Green Druid. Of course…

There must be something shorter and a bit lighter to relieve us now, right? Wrong, for we now get the fourteen-minute leviathan which is Haunted Memories, which is probably the best thing we’ve encountered up to now, if only for its labyrinthine and multi-faceted structure and development. If there’s such a genre as ‘progressive extreme doom’, here it is. The piece – for it cannot be called simple a ‘song’ – is like a soundtrack to the grimmest, most existentially terrifying horror film you could imagine. There are even some parts here which feature some lead guitar work sounding almost uplifting, but only to provide absolute contrast to the depths soon to be plunged. That’s almost 35 minutes of the most soul-emptying, bone-crushing music you’ve ever heard – and we’re only halfway through! Not to worry, the same service is absolutely maintained by A Throne Abandoned, which continues that progressive tendency by dropping down to positively funereal guitar or bass interludes, which let you catch your breath before being steamrollered again. As an aside here, remember that guy some years ago who claimed to have found Beethoven’s Tenth Symphony? Well, we have a similar thing here, as Green Druid manage to unearth the Great Missing Riff from Black Sabbath Vol 4. It first hits you at around thirty seconds in, but don’t worry, it keeps coming back again. Extraordinary stuff.
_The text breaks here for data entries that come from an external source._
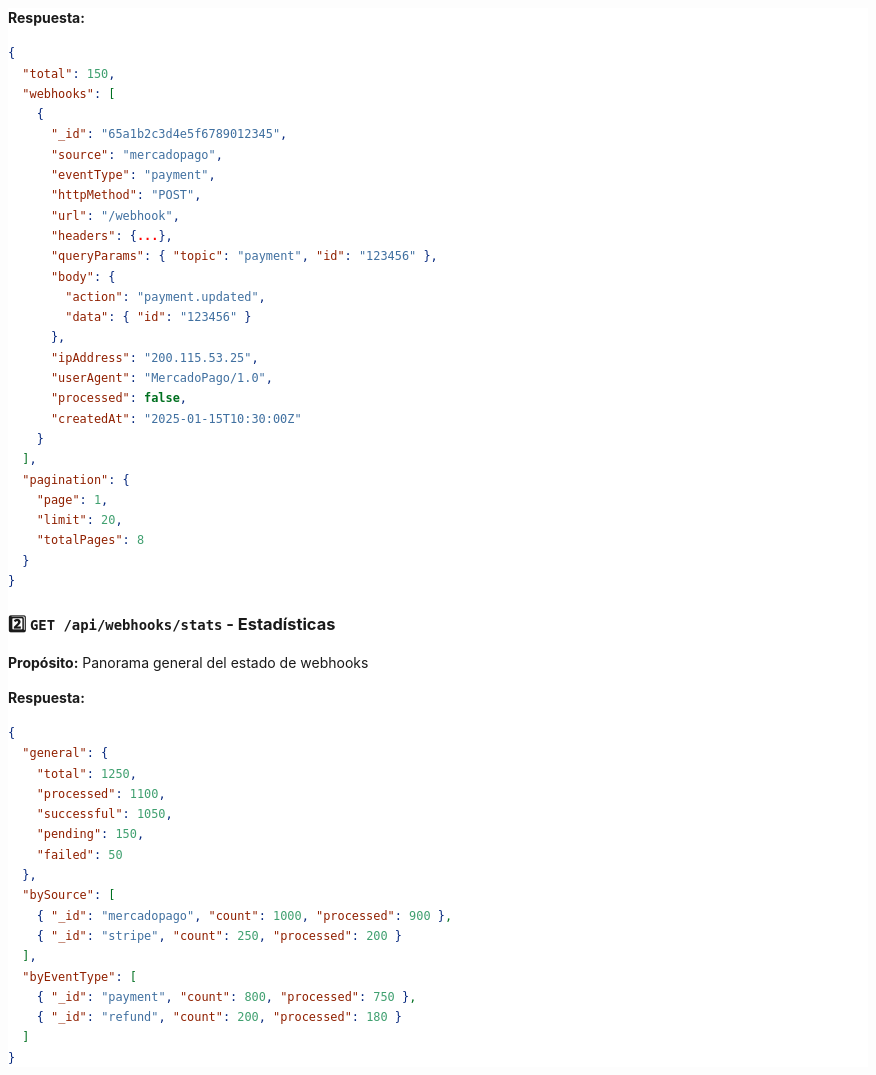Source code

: **Respuesta:**
```json
{
  "total": 150,
  "webhooks": [
    {
      "_id": "65a1b2c3d4e5f6789012345",
      "source": "mercadopago",
      "eventType": "payment",
      "httpMethod": "POST",
      "url": "/webhook",
      "headers": {...},
      "queryParams": { "topic": "payment", "id": "123456" },
      "body": {
        "action": "payment.updated",
        "data": { "id": "123456" }
      },
      "ipAddress": "200.115.53.25",
      "userAgent": "MercadoPago/1.0",
      "processed": false,
      "createdAt": "2025-01-15T10:30:00Z"
    }
  ],
  "pagination": {
    "page": 1,
    "limit": 20,
    "totalPages": 8
  }
}
```

### 2️⃣ `GET /api/webhooks/stats` - Estadísticas

**Propósito:** Panorama general del estado de webhooks

**Respuesta:**
```json
{
  "general": {
    "total": 1250,
    "processed": 1100,
    "successful": 1050,
    "pending": 150,
    "failed": 50
  },
  "bySource": [
    { "_id": "mercadopago", "count": 1000, "processed": 900 },
    { "_id": "stripe", "count": 250, "processed": 200 }
  ],
  "byEventType": [
    { "_id": "payment", "count": 800, "processed": 750 },
    { "_id": "refund", "count": 200, "processed": 180 }
  ]
}
```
At this point, it has to be said that ‘doom fatigue’ may be setting in a little. You may feel the need to retreat to something more cheery to lift your spirits, such as Leonard Cohen, Peter Hammill or Mahler perhaps. Don’t though. Pause and take a break by blinking into the sunlight if you wish, but do return for the catchy little thirteen-minute ditty Desert Of Fury / Ocean Of Despair. It sounds exactly like the title. This is probably the best example on the whole album of the ‘progressive doom’ approach, and amid the soul-churning despair there is some really interesting and inventive experimentation with the genre here. It may be a matter of getting used to it, but this seems almost accessible in places. Small places, but places. The closing track, Threads, is a cover of a song by Bristol-based Trip-Hop band Portishead. Yes, that’s right. It’s a cover of a song by Portishead. That’s not as surprising as it sounds, however, as the original is in fact a bleak, haunting, almost ambient cry of chilling despair. Green Druid get hold of it and make it a bleak, haunting, soul-grindingly heavy cry of chilling despair, like an anvil moving inexorably through molasses. Some of that ambient feel is still in there, and at this point we’re possibly into ‘progressive ambient extreme doom’ territory, which essentially means we’ve not been in Kansas for quite some time, Toto. There is a drifting ‘comedown’ of sorts at the end of the track, as if the band realise that we need to emerge gradually from this one if we are going to enter the world again without intensive therapy.

Let’s be frank here. If you don’t like heavy, slow, very heavy, doom laden, very very heavy, brain-turning music, you’re not going to be the target audience here. This isn’t exactly Def Leppard, let’s put it that way. But if you do like a good old wallow in some unapologetically dark and crushingly heavy downtuned riffery, you owe it to yourself to check this out. To sum it up, picture one of those huge four-man turf rollers and what they do to a cricket pitch. This album is the roller, and you are the pitch. Enjoy. Or maybe don’t, as that seems counter-intuitive. Just experience it.